Shibboleth is a standards based, open source software package for web single sign-on across or within organizational boundaries. Shibboleth began as an Internet2 project and is currently developed as open source software, released under the Apache Software License8. The Shibboleth software package consists of many components, some of which are described in other sections of this document. This section focuses on the components that implement the SAML Identity and Service provider, namely:
Shibboleth Identity Provider
Shibboleth Service Provider
Features
The Shibboleth Identity Provider provides Single Sign-On services through authentication of users and securely providing appropriate data to requesting services. In addition to a simple yes/no response to an authentication request, the Shibboleth Identity Provider provides a rich set of user-related data to the Service Provider. The main features of the Shibboleth Identity Provider can be summarized as following:
Out-of-the-box support for LDAP, Kerberos, web server- and Servlet Container-based authentication systems.
Out-of-the-box support for reading user data from LDAP directories and relational databases (no special schemas required) and performing simple or complex transformations on the acquired data.
Support for releasing only selected data and making sure it gets there securely.
Excellent scaling - a single instance can handle millions of authentication requests per day and can communicate with thousands of service providers.
Works with all other known SAML implementations.
Documented APIs to allow the software to be extended to support custom services.
The Shibboleth Service Provider SSO-enables and Federation-enables web applications written with any programming language or framework, integrating natively with popular web servers such as Apache and IIS.
The key features of the Shibboleth Service Provider are summarized below:
- Support for Apache and IIS web servers and FastCGI authorizers on a wide range of platforms, including
- Windows, Linux, OS X, and Solaris.
- Excellent scalability in both user load and management of Identity Providers.
- Support for virtualization of web servers and applications.
- Works with all compliant SAML implementations.
- A variety of authorization and policy-oriented features.
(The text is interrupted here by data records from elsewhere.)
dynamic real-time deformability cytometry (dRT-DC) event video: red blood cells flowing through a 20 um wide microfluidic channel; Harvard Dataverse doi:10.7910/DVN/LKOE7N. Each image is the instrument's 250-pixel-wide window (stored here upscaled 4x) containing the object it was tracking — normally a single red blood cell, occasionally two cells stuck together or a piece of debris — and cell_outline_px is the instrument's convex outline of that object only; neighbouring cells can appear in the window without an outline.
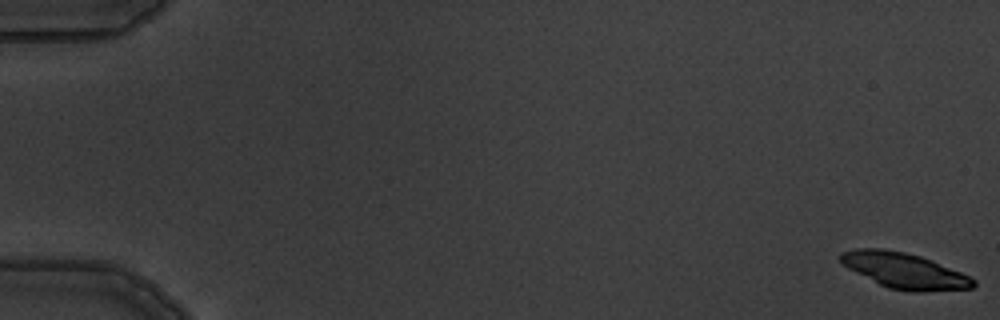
{"species": "common noctule bat (a hibernating species)", "species_latin": "Nyctalus noctula", "temperature_condition": "warm", "stored_images_in_passage": 6, "camera_frame_rate_fps": 3000, "um_per_image_px": 0.085, "animal": {"sex": "male", "body_mass_g": 19.5, "forearm_length_mm": 54.6}, "frame": {"image": 1, "passage_image": 1, "time_ms": 0.0, "image_size_px": [1000, 320], "cell_outline_px": [[976, 284], [972, 288], [920, 292], [912, 292], [888, 288], [840, 264], [840, 252], [856, 248], [884, 248], [904, 252], [920, 256], [932, 260], [960, 272], [976, 280]], "centroid_in_image_um": [76.85, 23.0], "position_along_channel_um": 8.1, "area_um2": 27.46}}
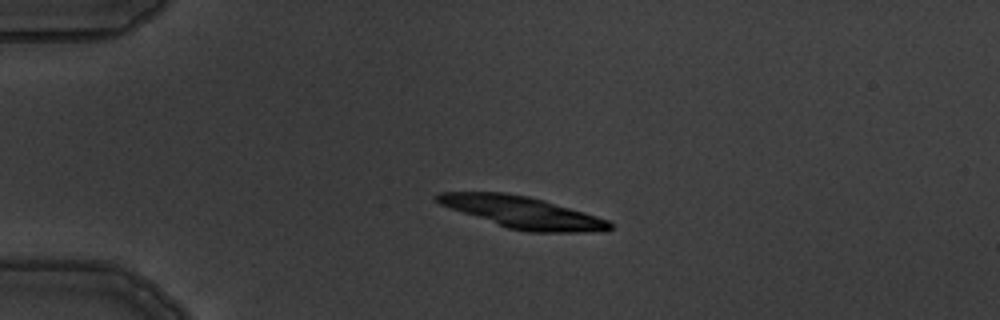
{"frame": {"image": 2, "passage_image": 5, "time_ms": 4.333, "image_size_px": [1000, 320], "cell_outline_px": [[612, 228], [608, 232], [528, 232], [508, 228], [440, 204], [432, 196], [440, 192], [504, 192], [528, 196], [544, 200], [584, 212], [608, 220], [612, 224]], "centroid_in_image_um": [44.46, 18.05], "position_along_channel_um": 40.5, "area_um2": 31.73}}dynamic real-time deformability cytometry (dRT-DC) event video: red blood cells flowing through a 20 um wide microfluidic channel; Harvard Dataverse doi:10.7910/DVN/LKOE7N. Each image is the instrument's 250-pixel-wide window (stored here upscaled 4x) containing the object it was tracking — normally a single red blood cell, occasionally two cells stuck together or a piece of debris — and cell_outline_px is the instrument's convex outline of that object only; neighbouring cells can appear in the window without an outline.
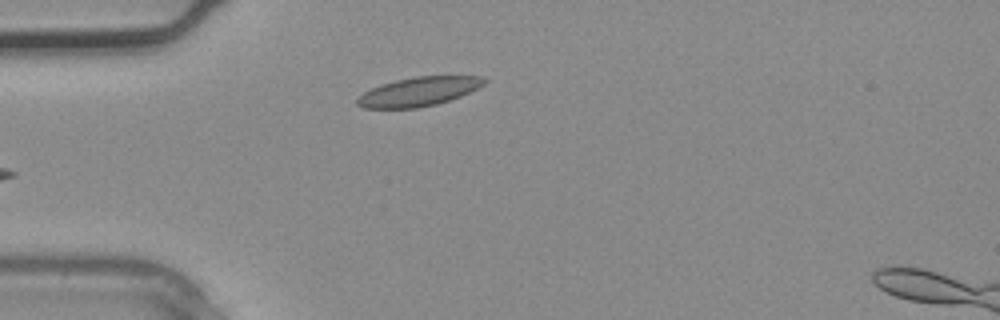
{"species": "common noctule bat (a hibernating species)", "species_latin": "Nyctalus noctula", "temperature_condition": "warm", "stored_images_in_passage": 3, "camera_frame_rate_fps": 3000, "um_per_image_px": 0.085, "animal": {"sex": "male", "body_mass_g": 20.4}, "frame": {"image": 1, "passage_image": 2, "time_ms": 0.333, "image_size_px": [1000, 320], "cell_outline_px": [[488, 80], [484, 84], [460, 96], [436, 104], [416, 108], [364, 108], [356, 104], [356, 100], [364, 92], [380, 84], [396, 80], [416, 76], [484, 76]], "centroid_in_image_um": [35.58, 7.78], "position_along_channel_um": 49.4, "area_um2": 21.27}}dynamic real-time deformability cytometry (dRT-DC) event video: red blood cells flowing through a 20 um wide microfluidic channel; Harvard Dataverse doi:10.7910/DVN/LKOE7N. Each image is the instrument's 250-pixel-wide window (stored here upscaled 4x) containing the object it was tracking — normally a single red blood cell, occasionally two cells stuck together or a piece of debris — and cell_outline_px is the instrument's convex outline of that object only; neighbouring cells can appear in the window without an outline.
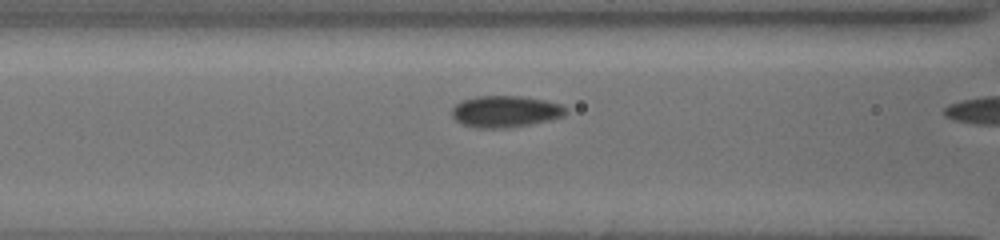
{"species": "common noctule bat (a hibernating species)", "species_latin": "Nyctalus noctula", "temperature_condition": "cold", "stored_images_in_passage": 4, "camera_frame_rate_fps": 3000, "um_per_image_px": 0.085, "animal": {"sex": "female", "body_mass_g": 19.5, "forearm_length_mm": 54.1}, "frame": {"image": 1, "passage_image": 3, "time_ms": 1.333, "image_size_px": [1000, 240], "cell_outline_px": [[568, 112], [564, 116], [552, 120], [504, 128], [476, 128], [460, 124], [452, 116], [452, 108], [460, 100], [476, 96], [520, 96], [544, 100], [560, 104], [568, 108]], "centroid_in_image_um": [42.95, 9.47], "position_along_channel_um": 123.7, "area_um2": 21.15}}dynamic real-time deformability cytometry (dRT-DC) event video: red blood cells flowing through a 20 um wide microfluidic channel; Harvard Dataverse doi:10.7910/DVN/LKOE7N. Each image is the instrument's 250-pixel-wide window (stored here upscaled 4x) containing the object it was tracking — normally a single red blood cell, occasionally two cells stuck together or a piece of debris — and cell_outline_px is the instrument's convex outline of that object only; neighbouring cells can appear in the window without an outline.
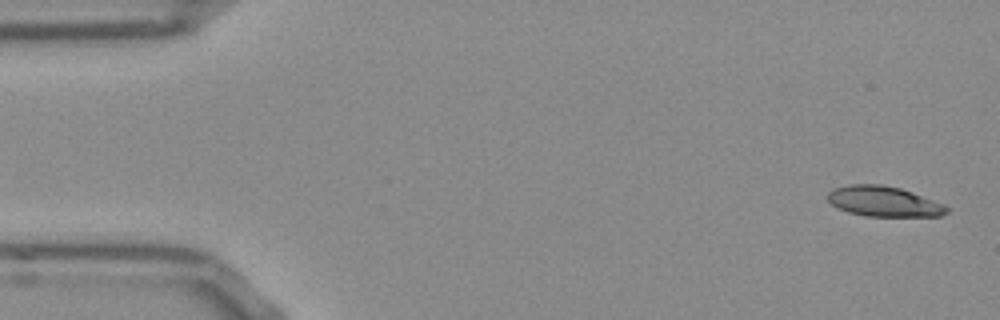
{"species": "Egyptian fruit bat (a non-hibernating species)", "species_latin": "Rousettus aegyptiacus", "temperature_condition": "room temperature", "stored_images_in_passage": 52, "camera_frame_rate_fps": 3000, "um_per_image_px": 0.085, "frame": {"image": 1, "passage_image": 1, "time_ms": 0.0, "image_size_px": [1000, 320], "cell_outline_px": [[948, 212], [940, 216], [864, 216], [848, 212], [836, 208], [828, 200], [828, 192], [832, 188], [848, 184], [880, 184], [900, 188], [912, 192], [944, 204], [948, 208]], "centroid_in_image_um": [75.08, 17.12], "position_along_channel_um": 9.9, "area_um2": 21.1}}
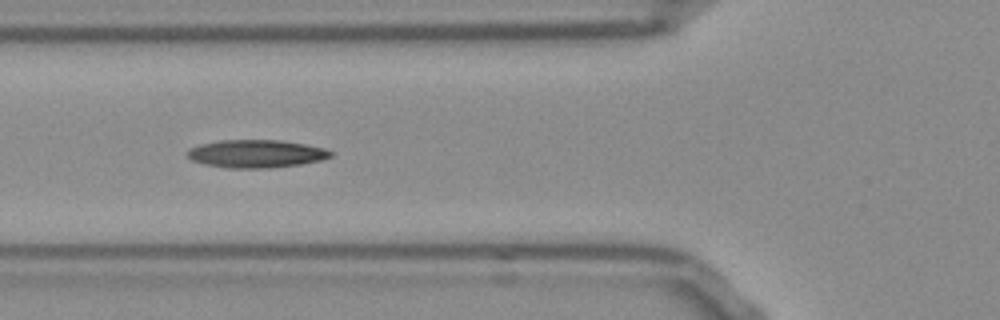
{"frame": {"image": 2, "passage_image": 18, "time_ms": 5.667, "image_size_px": [1000, 320], "cell_outline_px": [[332, 156], [320, 160], [300, 164], [268, 168], [232, 168], [208, 164], [192, 160], [184, 152], [188, 148], [200, 144], [220, 140], [280, 140], [304, 144], [324, 148], [332, 152]], "centroid_in_image_um": [21.75, 13.06], "position_along_channel_um": 104.1, "area_um2": 23.12}}
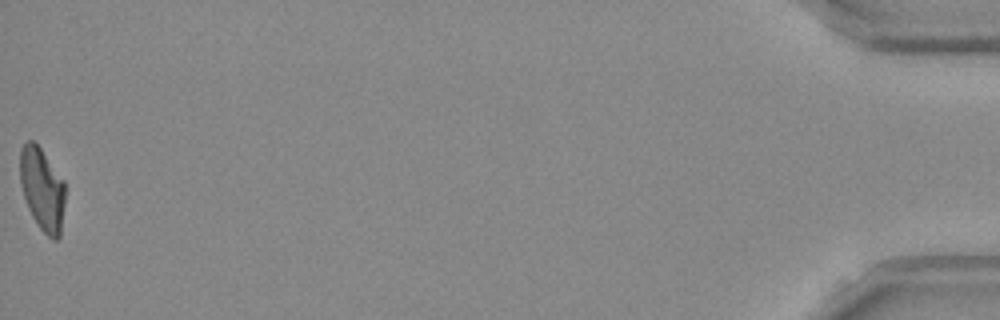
{"frame": {"image": 3, "passage_image": 52, "time_ms": 17.0, "image_size_px": [1000, 320], "cell_outline_px": [[64, 204], [60, 236], [56, 240], [52, 240], [40, 228], [32, 216], [28, 208], [20, 184], [20, 148], [28, 140], [32, 140], [40, 148], [64, 180]], "centroid_in_image_um": [3.58, 16.08], "position_along_channel_um": 431.6, "area_um2": 21.62}, "authors_computed_cell_mechanics": {"area_um2": 22.0796, "velocity_mm_per_s": 3.8161, "shape_relaxation_time_tau1_ms": null, "shape_relaxation_time_tau2_ms": 5.6373, "deformation_change_tau1": null, "deformation_change_tau2": 0.1498}}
The AARC requirements supported by the tool are:
- User and Service Provider friendliness
- Attribute aggregation / Account linking
- User groups and roles
- Step-up authentication
- Browser & non-browser based federated access
- Federation solutions based on open and standards-based technologies
Supported standards
- SAML 2.0
- X509
- Kerberos
- LDAP
- SQL
User Interfaces and APIs
- Web
- SAML endpoints
Support for Virtual Organisations
Group memberships can be retrieved by issuing SAML 2.0 AttributeQueries to an Attribute Authority configured to retrieve additional attributes from its database and releasing them inside the User Session together with other user attributes.
Dependencies on other technologies
- JAVA
- JRE Open
- SAML-JAVA
- Java Application Server/Container (Tomcat, Jetty )
- Apache mod_shib
- LDAP
Operational overview
The Shibboleth Identity Provider (IdP) is a Java application that runs on a Java web application server (e.g. Apache Tomcat, Jetty).
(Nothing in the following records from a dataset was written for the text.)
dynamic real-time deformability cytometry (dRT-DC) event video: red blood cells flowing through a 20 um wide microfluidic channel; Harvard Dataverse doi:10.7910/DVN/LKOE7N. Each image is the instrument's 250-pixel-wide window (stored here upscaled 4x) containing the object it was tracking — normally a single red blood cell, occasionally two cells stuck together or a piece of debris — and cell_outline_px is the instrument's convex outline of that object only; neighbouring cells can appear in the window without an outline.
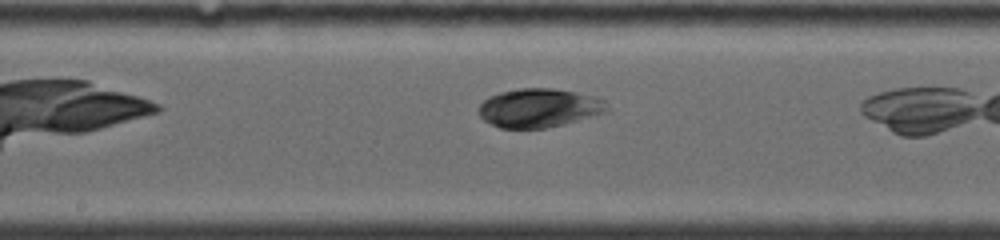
{"species": "common noctule bat (a hibernating species)", "species_latin": "Nyctalus noctula", "temperature_condition": "warm", "stored_images_in_passage": 24, "camera_frame_rate_fps": 5000, "um_per_image_px": 0.085, "animal": {"sex": "female", "body_mass_g": 19.0, "forearm_length_mm": 53.3}, "frame": {"image": 1, "passage_image": 11, "time_ms": 4.0, "image_size_px": [1000, 240], "cell_outline_px": [[608, 112], [564, 124], [548, 128], [500, 128], [484, 120], [480, 116], [480, 104], [488, 96], [500, 92], [520, 88], [552, 88], [576, 92], [592, 96], [604, 100], [608, 108]], "centroid_in_image_um": [45.83, 9.17], "position_along_channel_um": 202.4, "area_um2": 28.96}}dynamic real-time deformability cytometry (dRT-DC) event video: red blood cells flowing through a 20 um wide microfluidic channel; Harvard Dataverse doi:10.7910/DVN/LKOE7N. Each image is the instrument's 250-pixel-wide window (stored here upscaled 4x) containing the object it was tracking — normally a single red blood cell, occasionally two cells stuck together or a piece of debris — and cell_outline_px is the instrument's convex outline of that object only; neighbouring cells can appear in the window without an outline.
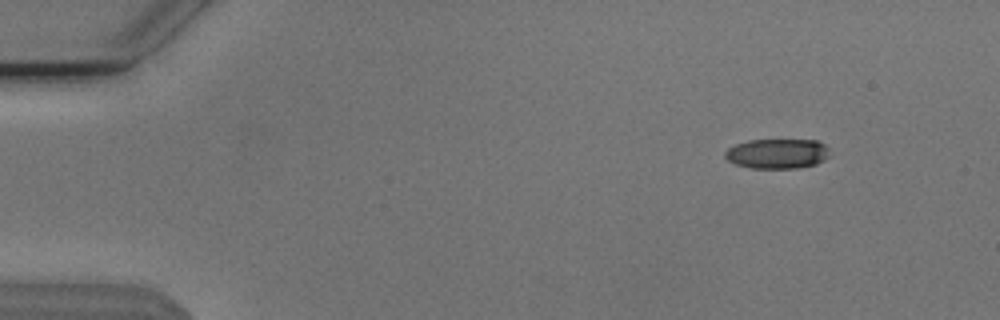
{"species": "Egyptian fruit bat (a non-hibernating species)", "species_latin": "Rousettus aegyptiacus", "temperature_condition": "cold", "stored_images_in_passage": 49, "camera_frame_rate_fps": 3000, "um_per_image_px": 0.085, "animal": {"sex": "male"}, "frame": {"image": 1, "passage_image": 1, "time_ms": 0.0, "image_size_px": [1000, 320], "cell_outline_px": [[828, 156], [824, 160], [816, 164], [796, 168], [752, 168], [736, 164], [728, 160], [724, 156], [724, 152], [728, 148], [736, 144], [748, 140], [816, 140], [824, 144], [828, 148]], "centroid_in_image_um": [66.06, 13.06], "position_along_channel_um": 18.9, "area_um2": 18.15}}
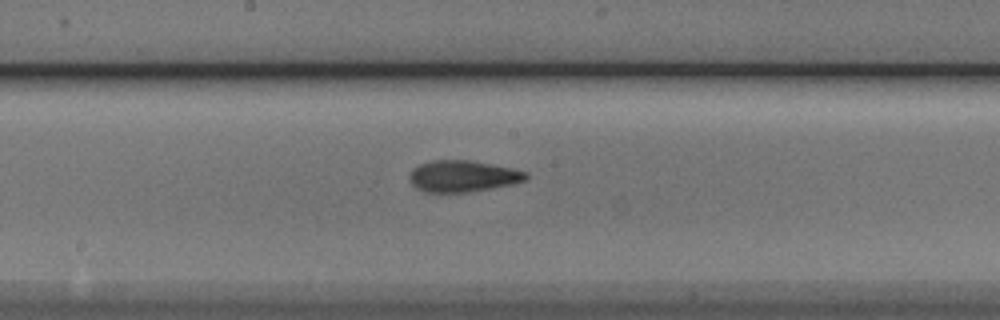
{"frame": {"image": 2, "passage_image": 24, "time_ms": 7.667, "image_size_px": [1000, 320], "cell_outline_px": [[528, 180], [512, 184], [472, 192], [424, 192], [416, 188], [412, 184], [408, 176], [412, 168], [420, 164], [432, 160], [468, 160], [512, 168], [528, 172]], "centroid_in_image_um": [39.33, 14.98], "position_along_channel_um": 208.9, "area_um2": 21.5}}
The Shibboleth Service Provider consists of a daemon running on all major operating systems and a web server module, mod_shib, which is natively supported in the Apache HTTP server and IIS.
Expected level of support
Shibboleth is funded by the Shibboleth consortium. There is no indication that this situation will change in the mid-term future. Support is provided by the user community via the mailing lists, and the project is very well documented in the project's wiki page.